Joel Beinin on Egypt

I just saw Joel Beinin give a talk here at the University of Washington on the Egyptian uprising.  One of his main points was that the events of 2011 did not come out of nowhere, but rather were heir to a long series of popular struggles in Egypt.  While Beinin acknowledged the importance of the middle classes (liberals, professionals, intellectuals, etc.), students, and tech-savvy young people, he was keen to highlight the importance of workers’ struggles.  He argued that over the last twenty years there have been thousands of strikes and other actions by Egyptian workers, most of which were not organized (and often even opposed) by the official unions and their leadership.  The strikes were typically wildcat strikes, spontaneous and organized by a grassroots leadership (often led by an elected, ad hoc strike committee).  Beinin was good in that while he wanted to emphasize workers’ activism, he didn’t make the tired old-Left argument that “only the working class” can be the agent of history, that the Arab spring is reducible to workers’ struggles against neoliberalism, and that those workers’ must organize into a party to seize the state.  However, he also didn’t seem to see much potential in Egypt for such grassroots worker activism in the long term, since, he said, each action was highly localized and unable to see beyond the walls of its own factory.  I am not quite sure his pessimism is warranted, given the remarkable energy and courage the workers showed.  In any case, there seem to be multiple resonances with the long history of self-generated and -managed workers’ struggles (e.g.
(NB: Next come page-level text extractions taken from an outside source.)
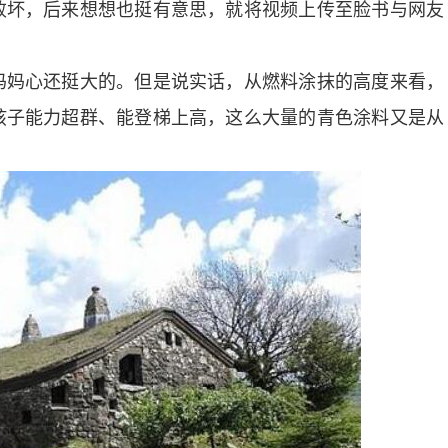
败坏，后来想想也挺有意思，就将视频上传至脸书与网友
妈心还挺大的。但是说实话，从燃料涂抹的高度来看，
孩子能力超群、能登梯上高，这么大量的青色涂料又是从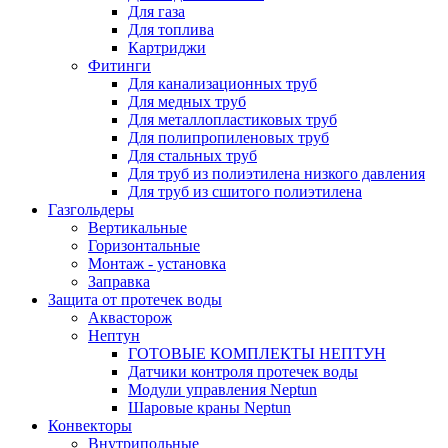
Для газа
Для топлива
Картриджи
Фитинги
Для канализационных труб
Для медных труб
Для металлопластиковых труб
Для полипропиленовых труб
Для стальных труб
Для труб из полиэтилена низкого давления
Для труб из сшитого полиэтилена
Газгольдеры
Вертикальные
Горизонтальные
Монтаж - установка
Заправка
Защита от протечек воды
Аквасторож
Нептун
ГОТОВЫЕ КОМПЛЕКТЫ НЕПТУН
Датчики контроля протечек воды
Модули управления Neptun
Шаровые краны Neptun
Конвекторы
Внутрипольные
Spain, Italy, Russia, Germany, Poland, Hungary…), struggles that  concerned themselves not only with wages and working conditions, but also with the development of democracy: they insisted on workers’ capacity to control and manage economic production for themselves, without managers and without capitalists.  At the very least, I think the workers’ struggle is an element of the Egyptian uprising that should get more attention than it has.